A Model T rested on the roof of the town hall.

He also told me (when my mother was out of the room) about his high school years when upperclassmen would entice younger students to come with them as they drove through the countryside looking for isolated outhouses to push over. The night ended with a freshman being shoved into an open pit.

Ah yes. Great fun.

In the large garden on the farm my parents grew a lot of vegetables, but pumpkins were not among the fall harvest. Instead there was squash, lots of squash of many varieties. Acorn was always my favorite but I also liked butternut, zucchini, buttercup and bon bon. But there was one that I dreaded called banana squash. The color was a sickly gray with dull blue stripes. The banana squash grew to be a rather large size and lying in the dirt they reminded me of an old man’s head with graying skin and blue veins standing up over the scalp.

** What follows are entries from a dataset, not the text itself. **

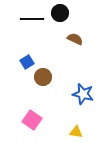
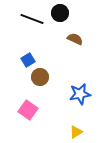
black line: rotated 20 degrees clockwise
blue square: moved 1 px right, 2 px up
brown circle: moved 3 px left
blue star: moved 3 px left; rotated 25 degrees counterclockwise
pink square: moved 4 px left, 10 px up
yellow triangle: rotated 40 degrees counterclockwise
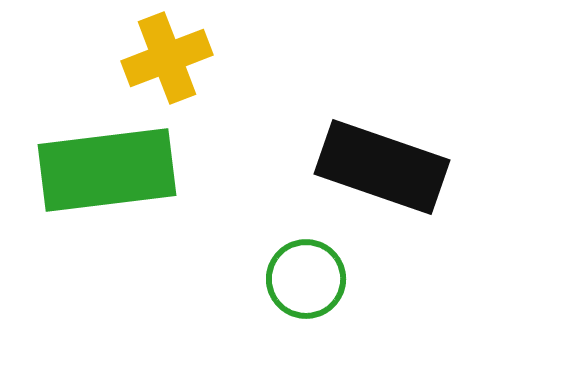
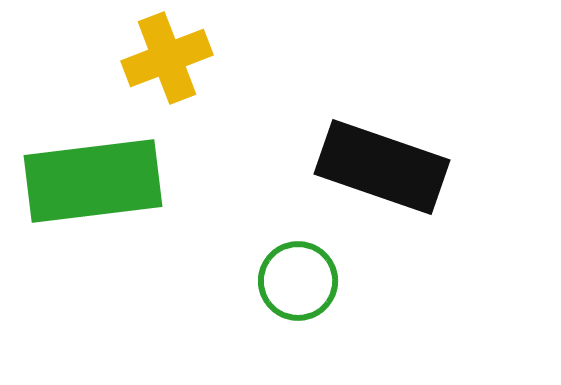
green rectangle: moved 14 px left, 11 px down
green circle: moved 8 px left, 2 px down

The baked banana squash’s flesh was stringy, watery, and bitter. It was my father’s favorite and during the fall and winter seasons we ate it at least once a week. 

One autumn my mother decided to make a jack o’ lantern for my sister and me. Since there were no pumpkins, she picked out an especially large banana squash and started to carve it with a butcher knife while we looked on in horror. 

The end product was not what a carved pumpkin was supposed to look like. It was actually more frightening than a jack o’lantern as it more resembled an old man’s head that had been savagely attacked by a mad butcher. The mauled squash looked so bad that even my mother decided that it would not work as a Halloween decoration, so, of course, we had it with our evening meal.

It looked like it would be a typical Halloween without a jack o’lantern, but, on a rare trip to town, Mom stopped in the Five and Dime in Mapleton and spied a cardboard and paper pumpkin that had a candle inside. The cost was not too dear, a mere twenty-five cents, and it seemed that it might be the ideal substitution for the disaster with the squash.

She brought her purchase home and put it on the front porch table where it could be seen from the dining room. When it was getting dark, she lit the candle and went to prepare supper which probably included banana squash.

Just before we sat down to eat, my sister, who was about five at the time, came screaming into the kitchen with the news that the front porch was on fire.

Well, it wasn’t exactly a blazing inferno, but the wax of the candle had melted through to the wooden table and it had started to burn. Even painting the table top could no hide the circle that was left after the fire had spontaneously extinguished itself.

There are no children around us anymore, no one to go out with on the night of Halloween, but we do have a sack of candy waiting, our favorites of course. And, by god, we have a real jack o’lantern painstakingly carved out of a pumpkin, a real pumpkin.